Escherichia coli D-3-phosphoglycerate dehydrogenase (ePGDH) is a tetramer of identical subunits that is allosterically inhibited by L-serine, the end product of its metabolic pathway. Because serine binding affects the velocity of the reaction and not the binding of substrate or cofactor, the enzyme is classified as of the Vmax type. Inhibition by a variety of amino acids and analogues of L-serine indicate that all three functional groups of serine are required for optimal interaction. Removing or altering any one functional group results in an increase in inhibitory concentration from micromolar to millimolar, and removal or alteration of any two functional groups removes all inhibitory ability. Kinetic studies indicate at least two serine-binding sites, but the crystal structure solved in the presence of bound serine and direct serine-binding studies show that there are a total of four serine-binding sites on the enzyme. However, approximately 85% inhibition is attained when only two sites are occupied. The three-dimensional structure of ePGDH shows that the serine-binding sites reside at the interface between regulatory domains of adjacent subunits. Two serine molecules bind at each of the two regulatory domain interfaces in the enzyme. When all four of the serines are bound, 100% inhibition of activity is seen.

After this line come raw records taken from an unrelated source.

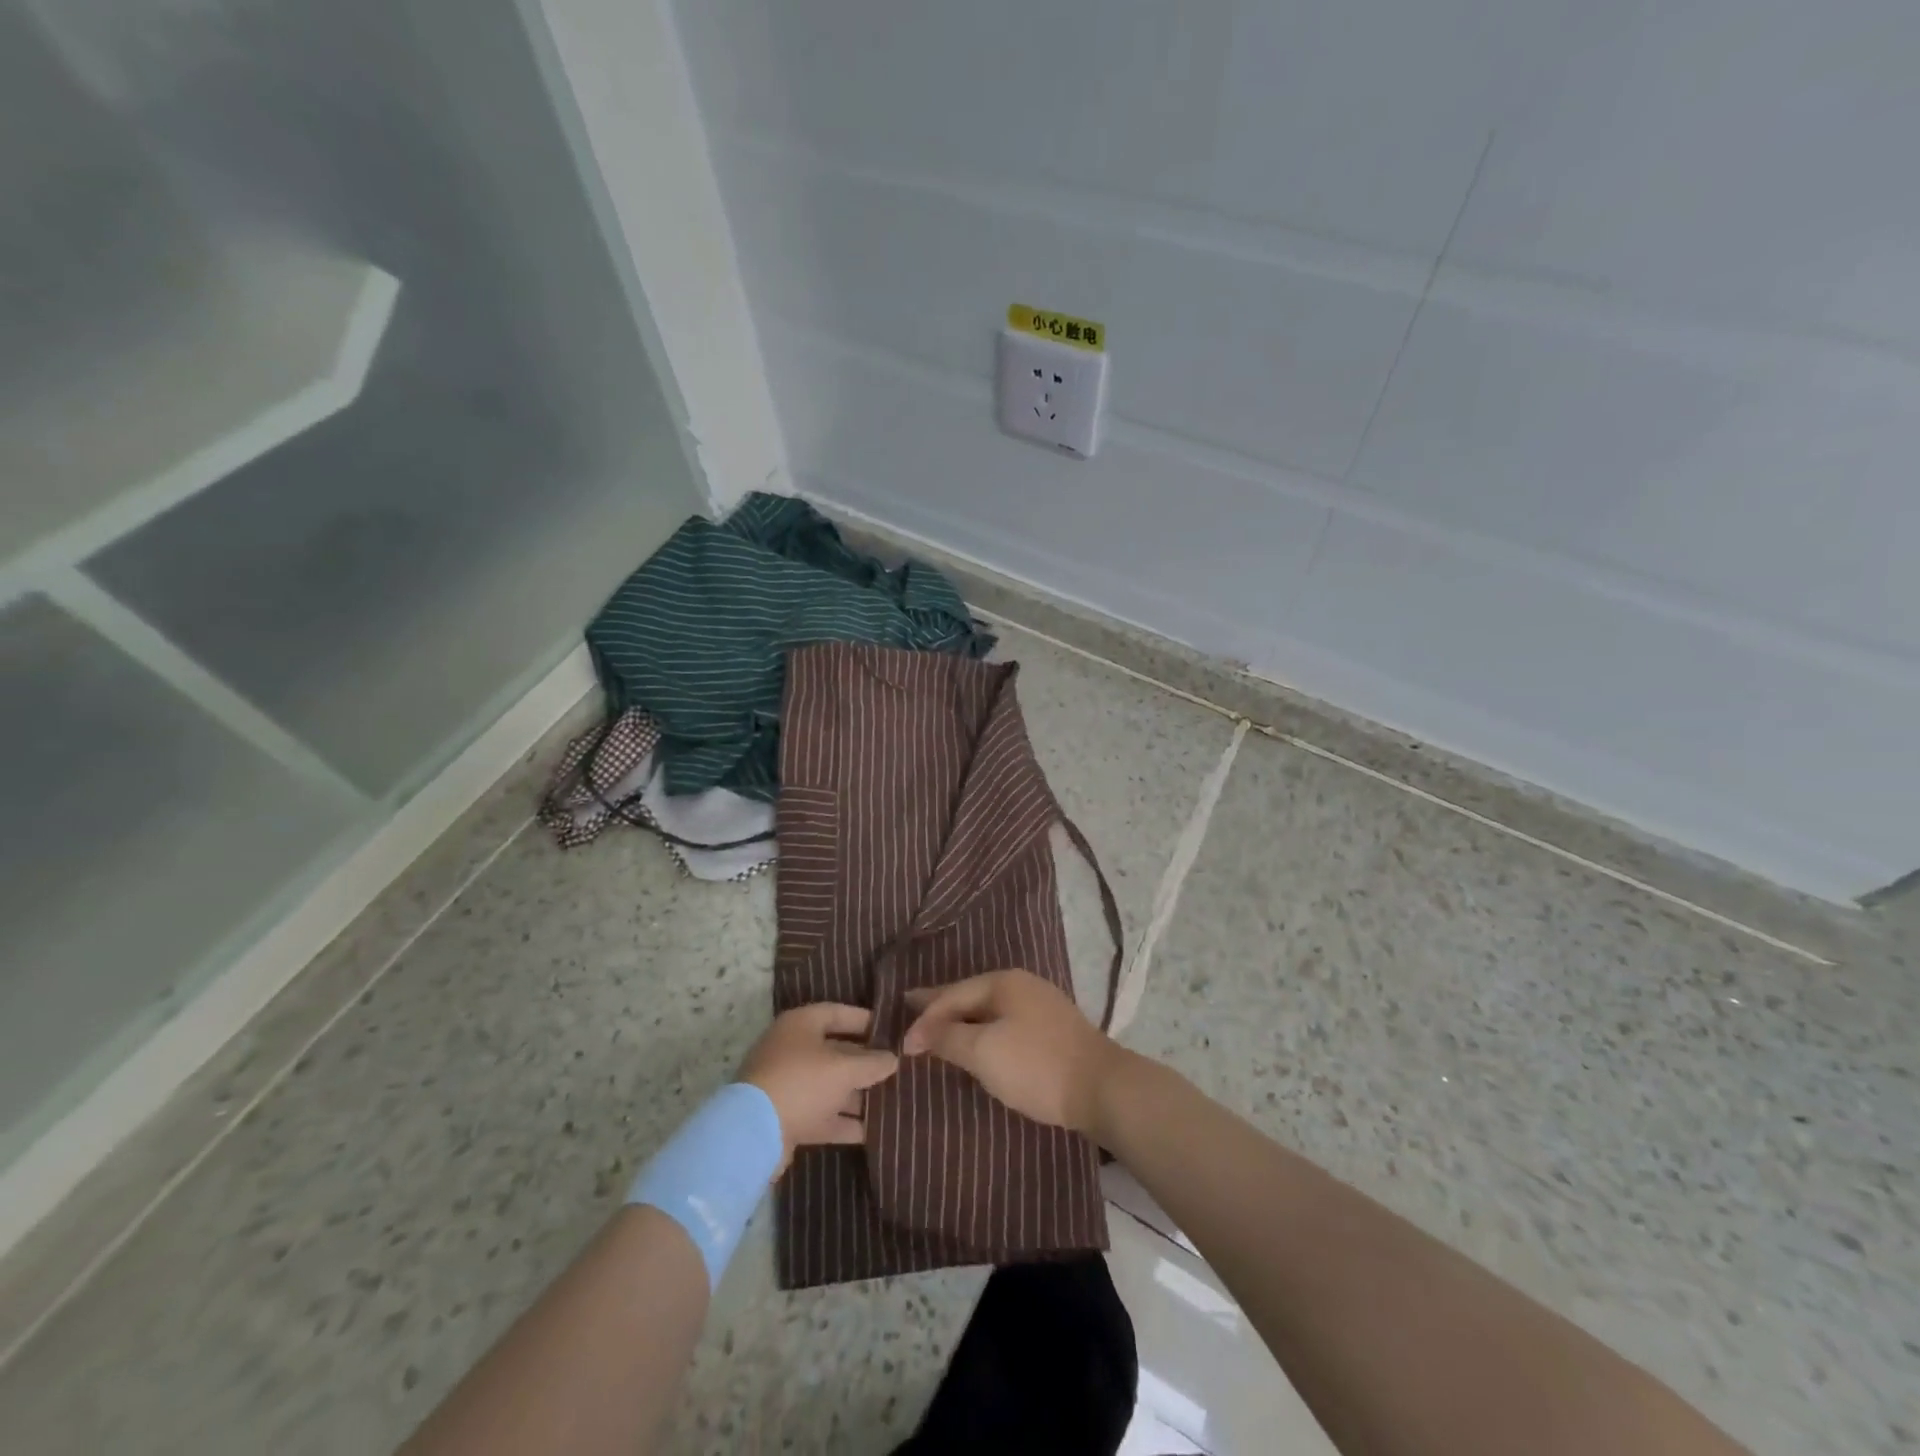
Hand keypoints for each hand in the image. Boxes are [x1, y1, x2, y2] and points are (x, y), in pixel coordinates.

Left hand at [738, 1004, 898, 1173]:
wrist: (753, 1134)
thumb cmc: (802, 1083)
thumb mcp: (844, 1069)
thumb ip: (872, 1063)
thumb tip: (893, 1058)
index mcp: (801, 1025)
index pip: (838, 1013)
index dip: (865, 1020)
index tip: (891, 1030)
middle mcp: (792, 1050)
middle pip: (836, 1051)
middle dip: (865, 1062)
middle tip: (897, 1068)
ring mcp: (788, 1085)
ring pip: (830, 1085)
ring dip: (858, 1094)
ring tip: (892, 1100)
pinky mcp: (788, 1117)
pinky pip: (822, 1114)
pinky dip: (844, 1121)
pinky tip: (872, 1131)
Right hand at [901, 970, 1121, 1135]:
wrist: (1102, 1088)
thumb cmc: (1036, 1065)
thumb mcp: (984, 1053)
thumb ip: (948, 1038)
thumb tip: (920, 1031)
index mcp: (1004, 982)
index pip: (952, 995)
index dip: (925, 1017)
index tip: (902, 1043)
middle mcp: (1022, 985)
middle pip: (970, 995)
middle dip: (940, 1006)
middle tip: (910, 1008)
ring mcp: (1040, 1005)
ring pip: (989, 1010)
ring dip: (962, 1020)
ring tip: (937, 1028)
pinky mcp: (1052, 1030)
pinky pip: (1004, 1023)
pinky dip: (983, 1030)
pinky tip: (977, 1041)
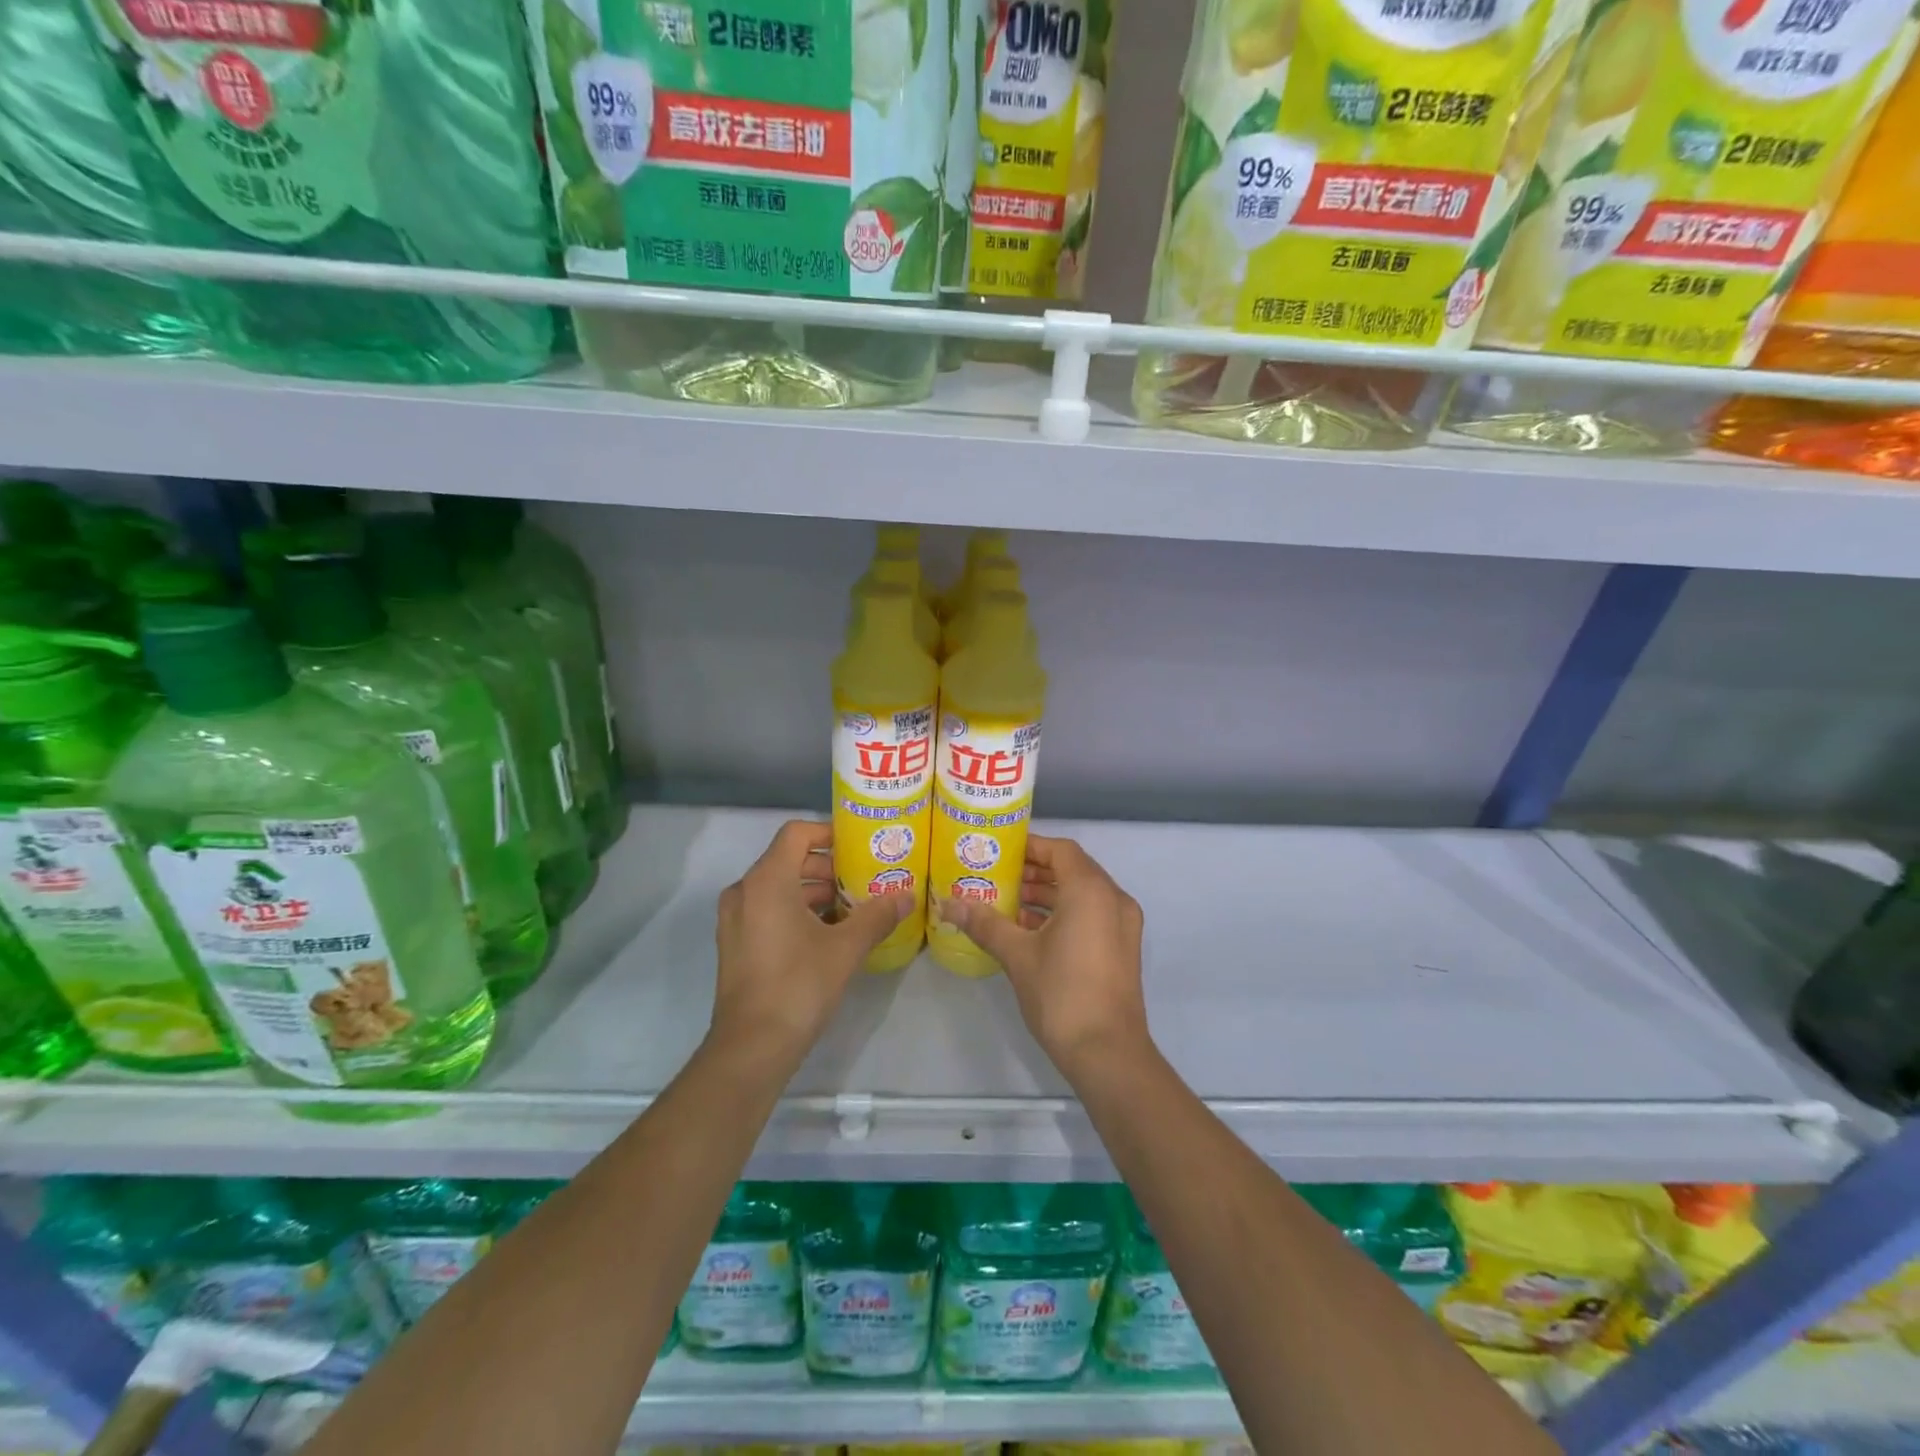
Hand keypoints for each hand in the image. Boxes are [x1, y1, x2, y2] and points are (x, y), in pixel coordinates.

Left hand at [711, 820, 910, 1061]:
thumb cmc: (799, 984)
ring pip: (778, 887)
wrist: (752, 1046)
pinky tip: (827, 933)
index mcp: (767, 880)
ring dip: (813, 891)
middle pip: (788, 860)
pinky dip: (795, 910)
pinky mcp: (735, 943)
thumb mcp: (846, 947)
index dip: (828, 833)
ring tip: (852, 907)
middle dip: (827, 866)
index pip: (796, 833)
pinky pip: (767, 910)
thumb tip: (906, 897)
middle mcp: (745, 891)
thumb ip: (877, 916)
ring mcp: (735, 919)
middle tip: (863, 878)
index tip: (858, 846)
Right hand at [939, 836, 1151, 1083]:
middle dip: (1035, 871)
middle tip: (998, 875)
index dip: (1030, 846)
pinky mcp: (1122, 948)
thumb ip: (985, 923)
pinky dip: (1064, 913)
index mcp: (1091, 891)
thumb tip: (948, 903)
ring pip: (1082, 894)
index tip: (1000, 851)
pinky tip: (1029, 929)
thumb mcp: (1017, 955)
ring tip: (1008, 901)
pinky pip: (1091, 914)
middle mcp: (1113, 899)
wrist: (1107, 1053)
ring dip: (1048, 893)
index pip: (1060, 850)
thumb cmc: (1062, 994)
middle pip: (1072, 869)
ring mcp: (1122, 925)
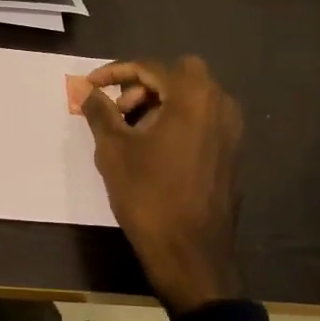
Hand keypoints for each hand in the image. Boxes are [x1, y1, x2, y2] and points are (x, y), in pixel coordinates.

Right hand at [81, 56, 243, 312]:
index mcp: (193, 96)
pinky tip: (154, 152)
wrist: (191, 252)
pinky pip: (202, 121)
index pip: (150, 68)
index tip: (90, 86)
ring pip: (193, 98)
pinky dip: (177, 123)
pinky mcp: (232, 152)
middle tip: (119, 113)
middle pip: (178, 76)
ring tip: (132, 135)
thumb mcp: (113, 150)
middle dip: (144, 86)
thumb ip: (99, 112)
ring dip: (161, 105)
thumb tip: (88, 91)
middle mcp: (220, 104)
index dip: (115, 73)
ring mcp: (231, 129)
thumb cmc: (148, 195)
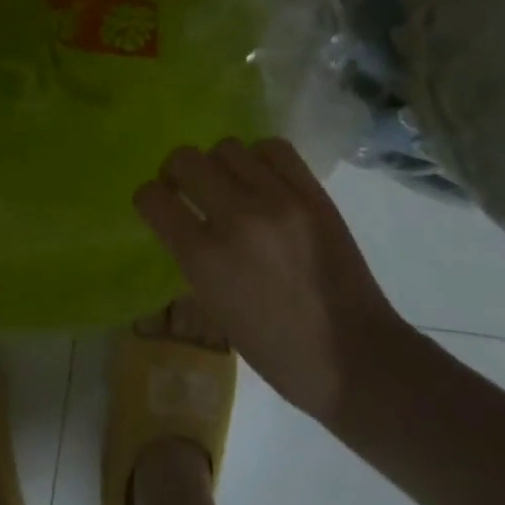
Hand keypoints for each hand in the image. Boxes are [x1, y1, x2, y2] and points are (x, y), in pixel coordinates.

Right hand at [133, 138, 411, 425]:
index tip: (158, 205)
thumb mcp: (215, 308)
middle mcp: (235, 218)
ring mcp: (277, 200)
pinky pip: (273, 148)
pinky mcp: (312, 194)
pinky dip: (260, 158)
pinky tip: (264, 179)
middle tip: (188, 188)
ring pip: (226, 147)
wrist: (355, 357)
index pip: (152, 198)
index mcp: (204, 258)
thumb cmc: (277, 350)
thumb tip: (181, 221)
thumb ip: (192, 256)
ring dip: (219, 164)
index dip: (149, 198)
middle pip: (184, 159)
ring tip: (232, 185)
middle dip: (176, 172)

However, because the domain contacts are symmetrical, the binding of only one serine at each interface is sufficient to produce approximately 85% inhibition. The tethering of the regulatory domains to each other through multiple hydrogen bonds from serine to each subunit apparently prevents the body of these domains from undergoing the reorientation that must accompany a catalytic cycle. It is suggested that part of the conformational change may involve a hinge formed in the vicinity of the union of two antiparallel beta-sheets in the regulatory domains. The tethering function of serine, in turn, appears to prevent the substrate-binding domain from closing the cleft between it and the nucleotide-binding domain, which may be necessary to form a productive hydrophobic environment for hydride transfer. Thus, the structure provides a plausible model that is consistent with the binding and inhibition data and that suggests that catalysis and inhibition in this rare Vmax-type allosteric enzyme is based on the movement of rigid domains about flexible hinges.